▸ **EXERCISE DIRECTIONS**:
Output the full listing exactly as written, with no pictures in it.

▸ **INFORMATION PROVIDED**:
Content starts
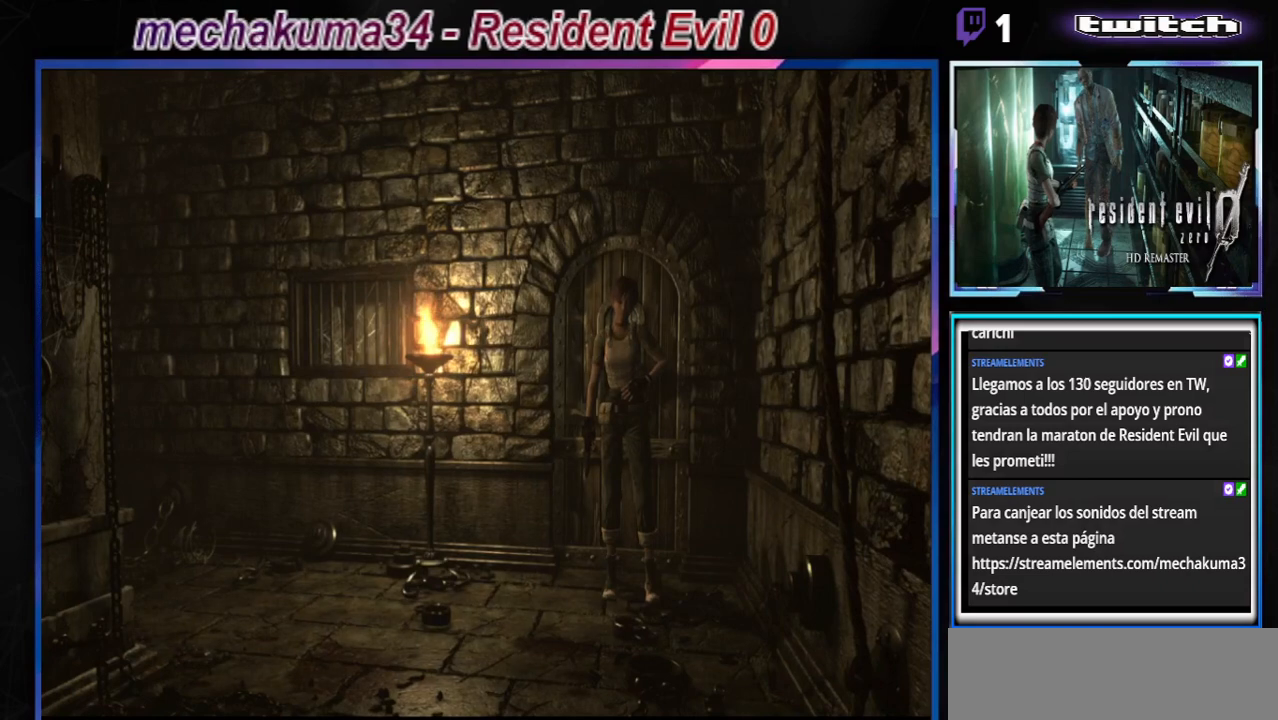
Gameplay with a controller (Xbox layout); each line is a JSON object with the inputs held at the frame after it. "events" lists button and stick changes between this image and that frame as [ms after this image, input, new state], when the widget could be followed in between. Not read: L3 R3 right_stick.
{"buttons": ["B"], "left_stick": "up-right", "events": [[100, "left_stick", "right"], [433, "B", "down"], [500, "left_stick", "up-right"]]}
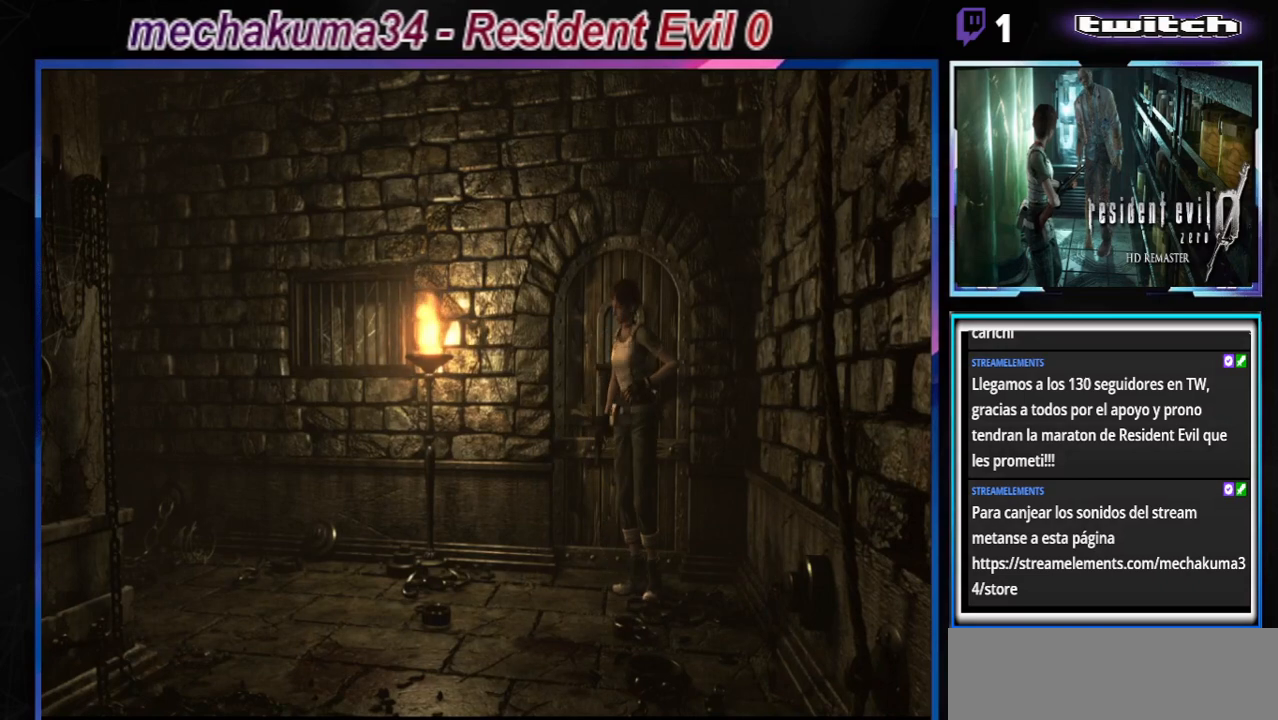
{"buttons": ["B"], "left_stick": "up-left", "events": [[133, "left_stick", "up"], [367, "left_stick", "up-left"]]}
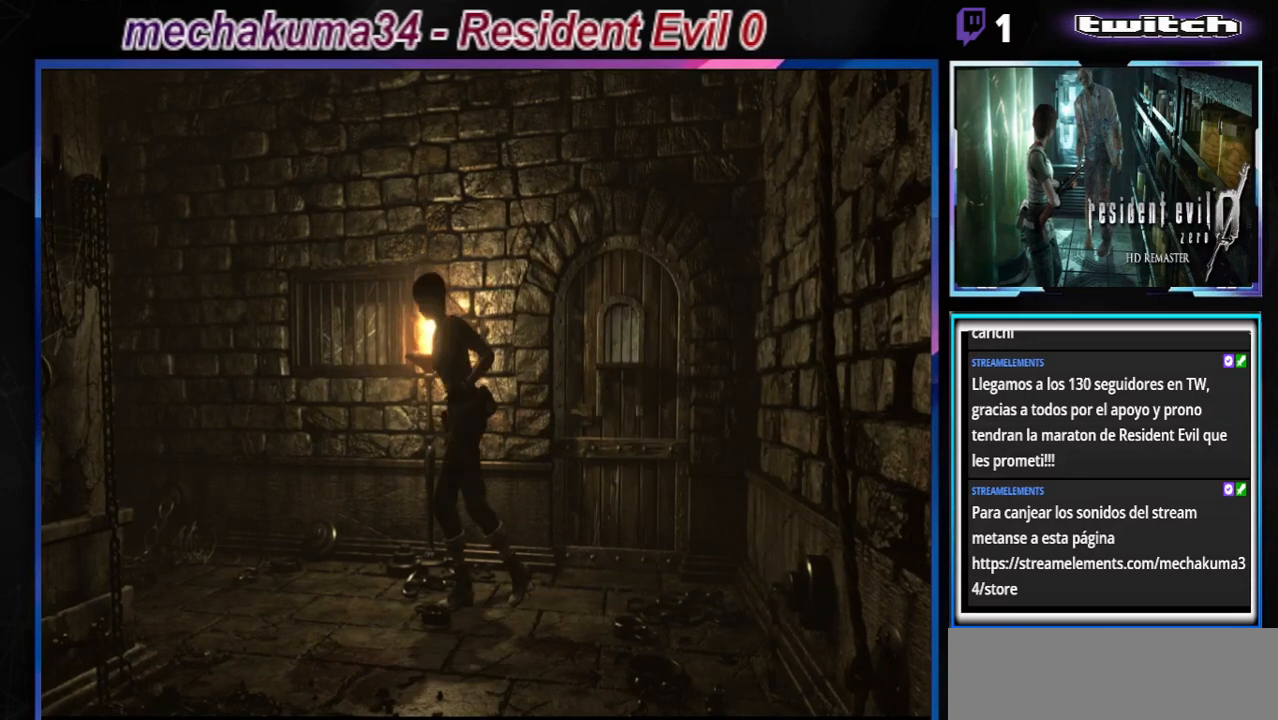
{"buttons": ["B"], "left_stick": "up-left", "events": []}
Content ends
▸ **FINISHED TASK**:
Gameplay with a controller (Xbox layout); each line is a JSON object with the inputs held at the frame after it. "events" lists button and stick changes between this image and that frame as [ms after this image, input, new state], when the widget could be followed in between. Not read: L3 R3 right_stick.
{"buttons": ["B"], "left_stick": "up-right", "events": [[100, "left_stick", "right"], [433, "B", "down"], [500, "left_stick", "up-right"]]}
{"buttons": ["B"], "left_stick": "up-left", "events": [[133, "left_stick", "up"], [367, "left_stick", "up-left"]]}
{"buttons": ["B"], "left_stick": "up-left", "events": []}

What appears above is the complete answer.